** Text excerpt **
You are viewing a plain text version of this content. The canonical link for it is here.
Posted to dev@oodt.apache.org by "Starch, Michael D (388L)" <Mi...@jpl.nasa.gov> on 2012/04/04 22:00:23 UTC

Organization of Java-SQL-DB Interface

All,

I am currently working on designing a catalog implementation that interacts with an oracle database for use with the filemanager component.  The current version uses sql that is inline with the java code.  However, a recent need for maintenance to this SQL has highlighted the need to pull the sql into separate files for easier maintenance.

What is the preferred way in oodt to store such information and load it?

-Michael Starch




Re: Organization of Java-SQL-DB Interface

Posted by "Mattmann, Chris A (388J)" <ch...@jpl.nasa.gov>.
Hi Mike,

On Apr 5, 2012, at 1:54 PM, Starch, Michael D (388L) wrote:
[...snip..]
> 
> The issue I am trying to solve is that in our operational environment we
> are starting to run into trouble because of some subtleties of SQL when
> hit with very large databases.  Thus we need our DBA to have the ability
> to iterate on the queries in order to see that they are optimal.  As our
> delivery process is long it would be nice to have the sql editable without
> incurring a month or more to get the code into operations again (where we
> might potentially see a new unforeseen error in the way our sql is laid
> out).

** Given entries **
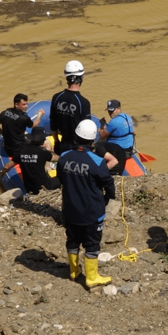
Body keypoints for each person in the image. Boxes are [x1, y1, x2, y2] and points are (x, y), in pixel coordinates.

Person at [57, 119, 116, 288]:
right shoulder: (97, 161)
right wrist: (108, 198)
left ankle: (73, 271)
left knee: (72, 241)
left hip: (70, 210)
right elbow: (108, 183)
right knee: (92, 244)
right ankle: (91, 277)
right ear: (93, 140)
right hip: (92, 212)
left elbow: (61, 178)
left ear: (76, 137)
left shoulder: (64, 157)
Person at [0, 93, 41, 176]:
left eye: (26, 104)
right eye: (23, 104)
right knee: (42, 145)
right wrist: (39, 115)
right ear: (16, 104)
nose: (26, 106)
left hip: (7, 147)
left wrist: (3, 133)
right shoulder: (24, 118)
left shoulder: (4, 113)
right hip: (19, 148)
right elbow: (34, 125)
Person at [50, 60, 91, 155]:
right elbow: (86, 129)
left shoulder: (56, 97)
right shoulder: (83, 103)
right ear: (81, 78)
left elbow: (53, 123)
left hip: (62, 143)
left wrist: (56, 142)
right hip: (77, 147)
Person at [18, 128, 60, 193]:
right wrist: (52, 151)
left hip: (28, 187)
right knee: (61, 179)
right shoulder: (42, 152)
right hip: (43, 186)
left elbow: (8, 166)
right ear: (42, 140)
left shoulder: (22, 151)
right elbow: (58, 158)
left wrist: (2, 172)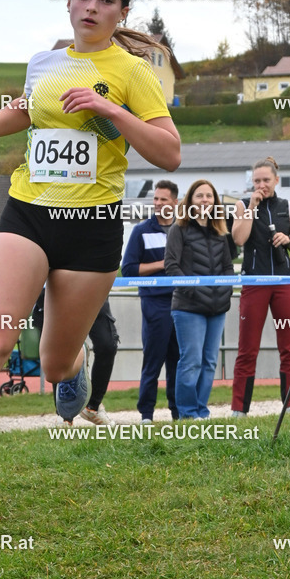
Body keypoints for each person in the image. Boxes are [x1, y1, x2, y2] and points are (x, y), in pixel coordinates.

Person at [0, 0, 180, 521]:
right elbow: (25, 110)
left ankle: (74, 364)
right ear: (68, 0)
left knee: (56, 367)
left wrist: (111, 109)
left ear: (121, 10)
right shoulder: (45, 63)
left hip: (92, 230)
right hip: (28, 214)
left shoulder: (134, 72)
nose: (90, 5)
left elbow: (169, 152)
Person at [231, 156, 290, 416]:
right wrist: (252, 205)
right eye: (257, 180)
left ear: (276, 180)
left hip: (284, 282)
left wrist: (287, 239)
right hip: (254, 282)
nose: (261, 184)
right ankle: (239, 409)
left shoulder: (288, 206)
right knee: (247, 348)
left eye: (266, 180)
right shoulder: (242, 205)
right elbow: (239, 239)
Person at [164, 179, 234, 420]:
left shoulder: (220, 233)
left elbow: (228, 268)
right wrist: (193, 290)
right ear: (190, 200)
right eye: (200, 196)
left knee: (210, 362)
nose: (205, 200)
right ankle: (186, 414)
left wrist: (225, 292)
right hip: (188, 307)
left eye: (209, 196)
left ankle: (201, 412)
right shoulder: (179, 229)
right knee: (191, 361)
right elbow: (171, 266)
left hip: (217, 308)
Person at [121, 179, 180, 422]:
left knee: (178, 360)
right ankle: (146, 414)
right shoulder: (141, 230)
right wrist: (161, 264)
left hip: (183, 302)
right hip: (154, 303)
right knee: (153, 359)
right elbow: (128, 269)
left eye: (163, 199)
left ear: (175, 202)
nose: (157, 203)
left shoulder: (184, 230)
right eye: (155, 199)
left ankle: (178, 412)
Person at [33, 289, 120, 425]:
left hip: (93, 288)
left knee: (107, 345)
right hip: (57, 289)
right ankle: (64, 415)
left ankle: (93, 407)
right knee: (60, 346)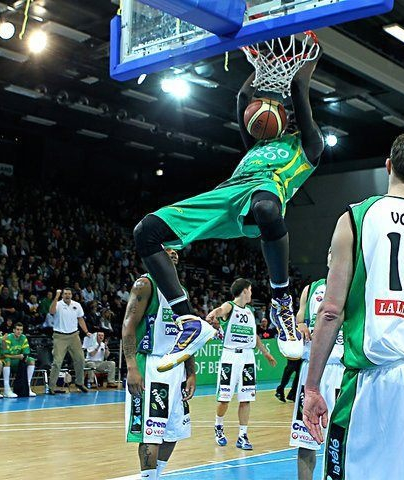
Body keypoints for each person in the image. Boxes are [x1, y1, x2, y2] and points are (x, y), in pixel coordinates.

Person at [132, 49, 324, 364]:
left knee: (266, 209)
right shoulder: (257, 145)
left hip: (265, 192)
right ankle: (187, 321)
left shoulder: (307, 146)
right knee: (147, 230)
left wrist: (312, 54)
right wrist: (262, 67)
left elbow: (298, 89)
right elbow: (242, 98)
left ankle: (281, 302)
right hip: (227, 194)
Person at [302, 129, 404, 479]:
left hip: (377, 377)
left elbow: (331, 311)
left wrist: (313, 386)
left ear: (388, 165)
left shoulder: (356, 218)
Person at [123, 271, 197, 480]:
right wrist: (132, 366)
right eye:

** Work request A **
In the Java-SQL-DB interface thread, which database does the catalog implementation being designed interact with?
** Work request B **
Summarize the Java-SQL-DB interface thread in two sentences.

** Problem solution A **
An Oracle database.

** Problem solution B **
While designing a catalog implementation that works with an Oracle database for the filemanager component, the poster asks how OODT prefers to store and load SQL kept in separate files, because maintaining SQL written inline with the Java code has become a problem. A quoted follow-up explains that SQL subtleties are causing trouble with very large databases, so their DBA needs to iterate on queries without waiting through a delivery process that can take a month or more.